Seit dem 01.04.2004 werden die Versorgungsbezüge für die klagenden Parteien ebenso wie bei den anderen Versorgungsempfängern mit einer Gesamtversorgungszusage in einer von der Entwicklung der Sozialversicherungsrente aus der gesetzlichen Rentenversicherung unabhängigen Art dynamisiert. Der auf der Grundlage der Gesamtrentenfortschreibung im Jahre 2003 berechnete und geschuldete Versorgungsbetrag wird als Nominalbetrag zu Grunde gelegt und fortan ausschließlich nach dem jeweils eintretenden Erhöhungsprozentsatz der Tabellen der Landesbesoldungsordnung für Beamte des Landes N zeitgleich zum Erhöhungstermin dynamisiert. Eine Berücksichtigung von Veränderungen bei der Sozialversicherungsrente im Rahmen der Gesamtversorgung erfolgt nicht mehr.

Die klagenden Parteien haben die in der Höhe unstreitigen Differenzbeträge bei den Versorgungsbezügen nach der Neuregelung für die Zeit ab 01.04.2004 eingeklagt und die Ansicht vertreten, die Beklagte sei nicht berechtigt einseitig in die Gesamtversorgungszusage einzugreifen. Die Voraussetzungen eines Wegfalls der Geschäftsgrundlage seien nicht gegeben. Die abgeschwächte Dynamik der Sozialversicherungsrenten sei gesamtversorgungstypisch. Die Mehrbelastungen seien nicht erheblich, so dass eine Äquivalenzstörung nicht vorliege.

Der Kläger hat beantragt,

1. die Beklagte zu verurteilen, an ihn 44,20 € brutto nebst Zinsen in Höhe von 5 Prozentpunkten über dem Basiszins ab Rechtshängigkeit (02.07.2004) zu zahlen.

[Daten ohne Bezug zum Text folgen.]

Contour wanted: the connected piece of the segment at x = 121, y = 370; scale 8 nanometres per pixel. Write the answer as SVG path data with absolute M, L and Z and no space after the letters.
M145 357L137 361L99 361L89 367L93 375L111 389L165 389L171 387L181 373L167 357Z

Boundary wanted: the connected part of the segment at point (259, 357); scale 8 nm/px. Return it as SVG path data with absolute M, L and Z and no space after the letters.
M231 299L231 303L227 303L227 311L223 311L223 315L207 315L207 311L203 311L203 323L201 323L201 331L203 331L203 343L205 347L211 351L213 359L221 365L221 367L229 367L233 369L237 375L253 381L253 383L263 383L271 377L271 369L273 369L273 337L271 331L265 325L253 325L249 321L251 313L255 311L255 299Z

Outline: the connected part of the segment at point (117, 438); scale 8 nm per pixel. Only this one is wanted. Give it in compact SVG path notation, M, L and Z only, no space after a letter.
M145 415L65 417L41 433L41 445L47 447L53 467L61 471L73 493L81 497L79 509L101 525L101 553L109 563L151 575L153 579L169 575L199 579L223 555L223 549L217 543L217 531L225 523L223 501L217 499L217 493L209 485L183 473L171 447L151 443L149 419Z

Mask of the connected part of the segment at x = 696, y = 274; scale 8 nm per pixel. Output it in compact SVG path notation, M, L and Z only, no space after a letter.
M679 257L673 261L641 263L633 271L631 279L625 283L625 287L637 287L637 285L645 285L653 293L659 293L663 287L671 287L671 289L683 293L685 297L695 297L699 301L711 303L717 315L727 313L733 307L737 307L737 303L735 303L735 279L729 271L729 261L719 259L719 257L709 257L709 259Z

2. Die Beklagte zu verurteilen, an ihn beginnend ab dem 01.08.2004 über die bislang gezahlten monatlichen Versorgungsbezüge in Höhe von 2.177,19 € brutto hinaus weitere 11,05 € brutto monatlich, insgesamt also Versorgungsbezüge von 2.188,24 € brutto monatlich zu zahlen.

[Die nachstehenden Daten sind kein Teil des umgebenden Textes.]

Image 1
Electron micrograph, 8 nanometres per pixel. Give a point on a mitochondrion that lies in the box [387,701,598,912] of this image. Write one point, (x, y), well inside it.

Die Klägerin hat beantragt,

1. die Beklagte zu verurteilen, an die Klägerin 40,40 € brutto nebst Zinsen in Höhe von 5 Prozentpunkten über dem Basiszins ab Rechtshängigkeit (18.06.2004) zu zahlen,

2. die Beklagte zu verurteilen, an die Klägerin beginnend ab 01.08.2004 über die bislang gezahlten 963,53 € hinaus weitere 10,10 € brutto monatlich, insgesamt also Versorgungsbezüge in Höhe von 973,63 € brutto monatlich zu zahlen.

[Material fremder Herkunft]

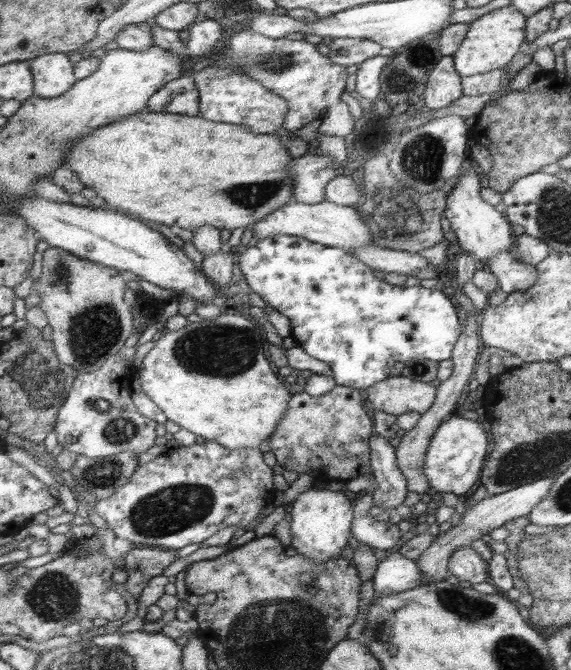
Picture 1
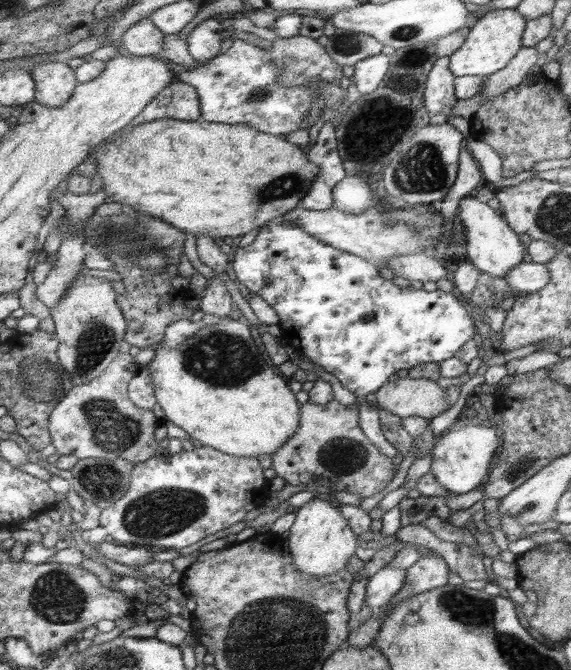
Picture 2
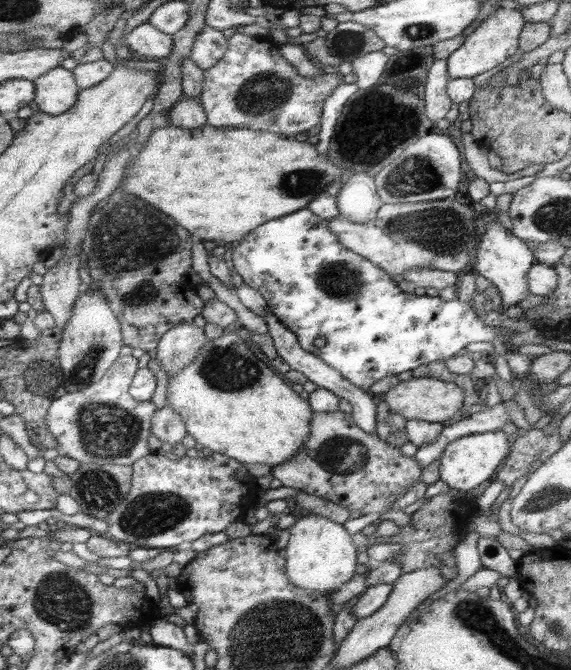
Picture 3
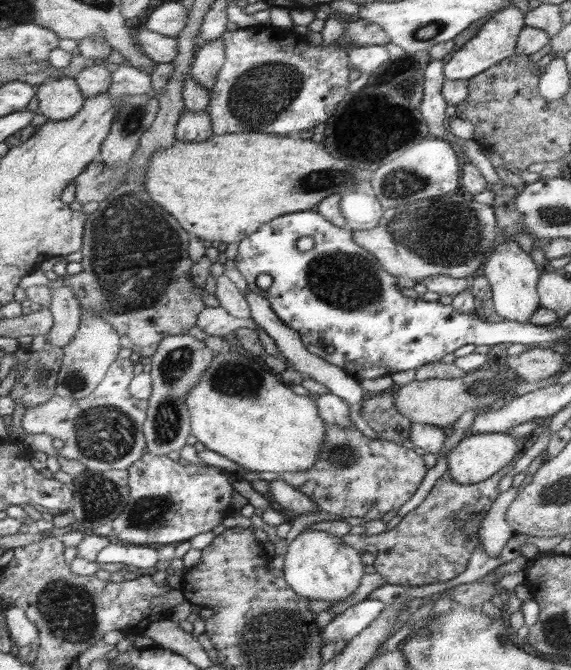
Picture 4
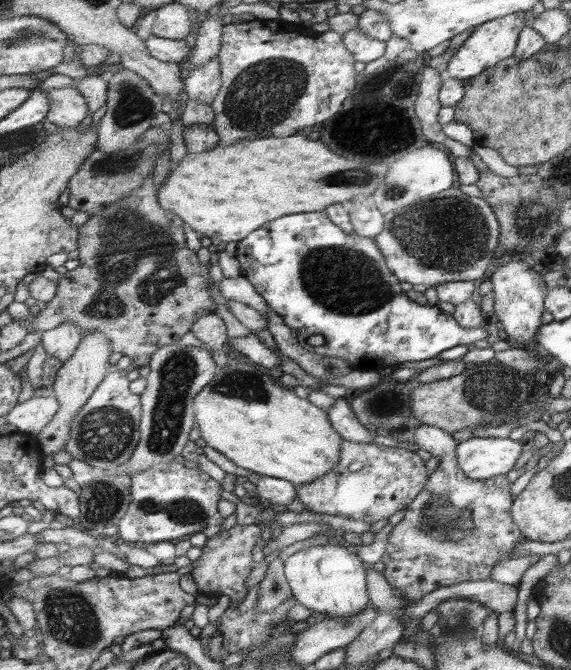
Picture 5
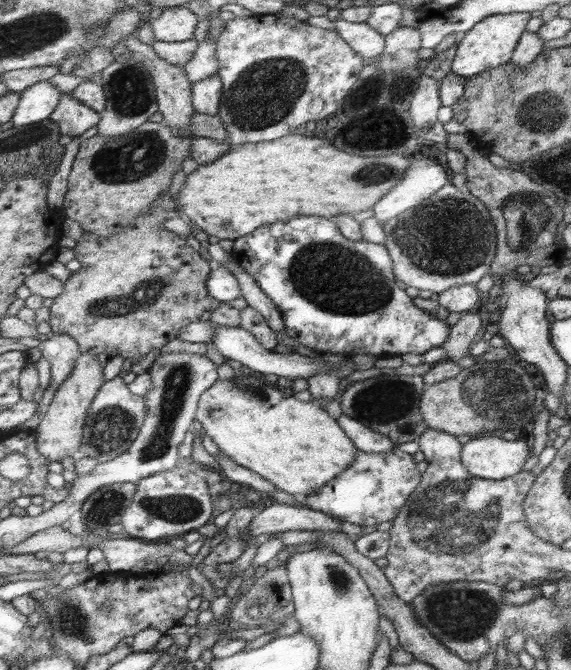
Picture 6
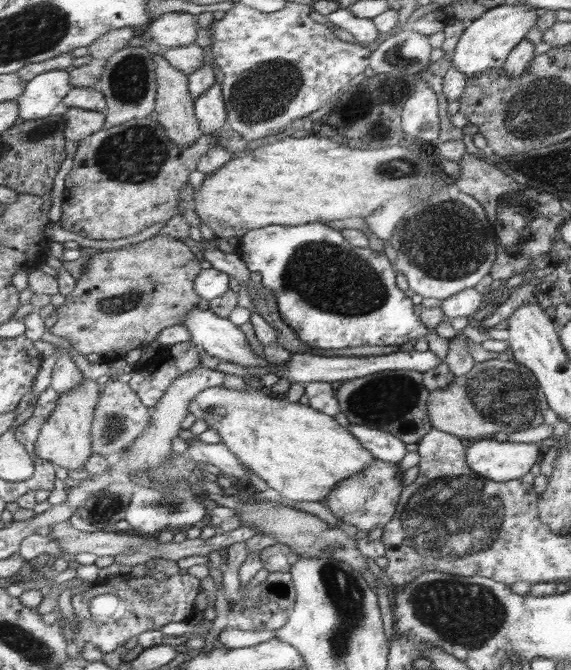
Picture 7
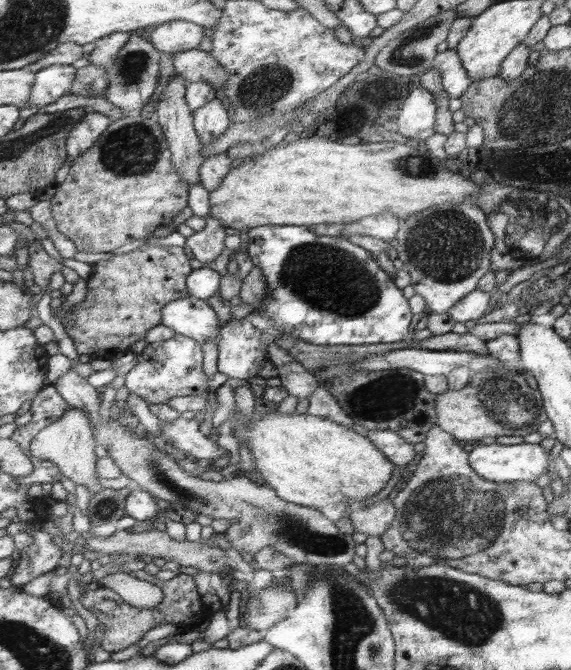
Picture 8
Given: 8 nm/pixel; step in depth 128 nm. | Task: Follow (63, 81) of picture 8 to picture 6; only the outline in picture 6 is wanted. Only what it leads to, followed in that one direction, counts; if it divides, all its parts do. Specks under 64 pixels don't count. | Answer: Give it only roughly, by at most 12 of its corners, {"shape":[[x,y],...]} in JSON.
{"shape":[[47,81],[20,93],[11,122],[28,127],[45,120],[62,93]]}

Die Beklagte hat beantragt,

die Klagen abzuweisen.

Die Beklagte hat sich auf den Standpunkt gestellt, sie sei unter dem Gesichtspunkt des Wegfalls der Geschäftsgrundlage berechtigt, die bisherige Gesamtrentenfortschreibung durch ein anderes Dynamisierungsverfahren zu ersetzen. Ziel der Gesamtrentenfortschreibung sei es, den Versorgungsempfängern den Lebensstandard zu sichern, den sie als aktive Arbeitnehmer in ihrem Berufsleben erworben hätten. Mittel zur Zweckerreichung sei der jährliche Anstieg der Versorgungsbezüge entsprechend der Erhöhung der Beamtengehälter. Dabei sei ein Gleichlauf der Gehälter und der Bemessungsbasis für die Gesamtversorgung der Versorgungsempfänger angestrebt und verwirklicht worden, indem sich diese beiden Bemessungsgrößen in gleicher Weise um den Bruttotariflohnanstieg fortentwickelten. Durch die Abschmelzung der Sozialversicherungsrenten bewegten sich die Aktiveinkommen und die Gesamtversorgung der Versorgungsempfänger nicht im Gleichklang. Durch die Verringerung des Anstiegs der Sozialversicherungsrenten ergäben sich für sie nicht mehr zumutbare finanzielle Auswirkungen. Dazu verweist die Beklagte auf ein Gutachten der Dr. Dr. H GmbH vom November 2003. Danach ergebe sich für sie bei einem Durchschnittsverdiener eine Mehrbelastung bis zu 18,6 % bzw. 15,7 %, bei einer Person mit einem geringeren Verdienst eine Mehrbelastung bis zu 24,7 % bzw. 21,1 % und bei einem Höherverdienenden eine Mehrbelastung von 15,6 % bzw. 13,1 % im Vergleich zu einer Belastung bei einer bruttobezogenen Anpassung der Sozialversicherungsrenten.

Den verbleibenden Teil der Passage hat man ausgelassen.